Riverhead Energy would help alleviate grid constraints in a particularly congested area of Long Island’s Suffolk County, Hexagon Energy claimed.

The use of existing industrial land means there will be limited disturbance to nature and the environment, while the site is also close to grid infrastructure through which it could connect to the network, the company has said.  

Hexagon Energy was founded in 2015. The Charlottesville, Virginia-headquartered developer has already developed more than 1GW of clean energy projects representing around US$2.5 billion investment.

The other BESS being considered is under development through a partnership between commodities trading giant Trafigura and power and infrastructure developer Rhynland Energy, Riverhead Local said. The latter is developing battery storage projects in New York State along with EV charging infrastructure in the US Northeast.

As reported by Energy-Storage.news in March, Rhynland’s partnership is with renewables investment and development group Nala Renewables, Trafigura’s joint venture (JV) with investment manager IFM Investors.

Rhynland and Nala Renewables are working together on a pipeline of four BESS projects, totaling 280MW, all on the Long Island peninsula.

The 60MW/120MWh BESS project put before the Riverhead Town Council is called EC Battery Storage, with the developers trading under the name Edwards Calverton Battery Storage LLC for it. Proposed for construction on another industrial site, this one adjacent to a Long Island Power Authority (LIPA) substation that a number of proposed solar farms would also be closely situated to.

Replacing Long Island’s fleet of peaker plants

With New York aiming for its electricity sector to go emissions-free by 2040 and setting a policy target to deploy 6GW of energy storage in the state by 2030, decarbonising Long Island has been identified as a challenging aspect of that transformation.

The peninsula is home to 4,357MW of fossil fuel-fired peaker plants. A 2020 study by Strategen Consulting found that those plants, which operate on average for around 15% of the year but cost LIPA’s customers about half a billion dollars a year in maintenance cost alone, could largely be replaced by renewables and energy storage cost-effectively by 2030.
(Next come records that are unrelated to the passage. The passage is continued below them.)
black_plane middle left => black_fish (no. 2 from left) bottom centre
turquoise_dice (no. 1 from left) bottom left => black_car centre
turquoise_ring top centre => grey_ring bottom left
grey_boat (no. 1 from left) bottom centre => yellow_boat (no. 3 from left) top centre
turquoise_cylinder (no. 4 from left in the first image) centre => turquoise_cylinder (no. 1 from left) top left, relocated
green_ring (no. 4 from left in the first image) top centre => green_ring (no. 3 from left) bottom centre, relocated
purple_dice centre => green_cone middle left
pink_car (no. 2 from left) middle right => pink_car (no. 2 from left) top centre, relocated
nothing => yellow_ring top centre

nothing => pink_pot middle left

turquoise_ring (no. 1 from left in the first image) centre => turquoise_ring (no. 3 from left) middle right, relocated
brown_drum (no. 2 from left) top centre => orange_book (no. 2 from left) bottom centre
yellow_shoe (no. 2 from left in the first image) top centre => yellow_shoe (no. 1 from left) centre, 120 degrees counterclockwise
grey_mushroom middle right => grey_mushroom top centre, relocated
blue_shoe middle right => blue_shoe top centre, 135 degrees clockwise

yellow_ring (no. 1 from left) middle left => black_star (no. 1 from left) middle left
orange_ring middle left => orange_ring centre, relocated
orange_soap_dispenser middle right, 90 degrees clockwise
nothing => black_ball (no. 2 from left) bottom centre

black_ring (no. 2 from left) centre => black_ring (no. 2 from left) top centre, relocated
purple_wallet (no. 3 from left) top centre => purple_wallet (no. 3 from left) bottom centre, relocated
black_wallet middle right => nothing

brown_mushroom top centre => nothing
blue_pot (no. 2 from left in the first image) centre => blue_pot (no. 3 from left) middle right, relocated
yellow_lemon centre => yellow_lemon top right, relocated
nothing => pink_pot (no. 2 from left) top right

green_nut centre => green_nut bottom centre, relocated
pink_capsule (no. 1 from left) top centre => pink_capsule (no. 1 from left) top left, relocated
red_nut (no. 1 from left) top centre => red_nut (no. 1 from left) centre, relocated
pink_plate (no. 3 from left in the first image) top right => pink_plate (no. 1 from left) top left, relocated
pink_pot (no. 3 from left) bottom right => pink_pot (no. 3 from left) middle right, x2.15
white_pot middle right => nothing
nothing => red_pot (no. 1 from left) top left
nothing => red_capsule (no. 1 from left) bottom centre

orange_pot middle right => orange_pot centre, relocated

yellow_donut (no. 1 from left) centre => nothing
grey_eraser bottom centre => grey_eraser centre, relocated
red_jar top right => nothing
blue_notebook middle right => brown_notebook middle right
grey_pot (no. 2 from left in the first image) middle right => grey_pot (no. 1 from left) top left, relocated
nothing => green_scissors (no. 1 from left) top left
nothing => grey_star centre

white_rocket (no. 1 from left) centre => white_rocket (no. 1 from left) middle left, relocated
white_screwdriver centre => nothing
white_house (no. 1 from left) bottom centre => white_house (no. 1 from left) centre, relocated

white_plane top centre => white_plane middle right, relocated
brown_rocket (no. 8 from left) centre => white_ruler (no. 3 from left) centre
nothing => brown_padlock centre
In an interview with this site in August 2021, Taylor Quarles of energy storage developer Key Capture Energy said that those “extremely expensive” thermal power plant resources are largely coming offline during this decade as their contracts run down, offering an opportunity for batteries to come in.

“They’re spread across a variety of plants across the island, largely sort of at the periphery of the island, where you can site a large fossil facility. But the beauty of energy storage is that we can target their specific locations,” Quarles said.

Riverhead Local reporter Denise Civiletti wrote on 25 August that applications for both projects had been reviewed by Riverhead Town’s planning department but were denied by the town zoning officer, while the planning department also told teams behind both projects that their applications were considered incomplete.

A possible way forward appears to be to apply to the Zoning Board of Appeals, which could issue a variance determining that the use of land for BESS is not covered by existing rules and making an exception. Meanwhile, the Riverhead Town Board is also working to create legislation to allow special permitting for battery storage projects in various pockets of industrial, agricultural and some residential areas.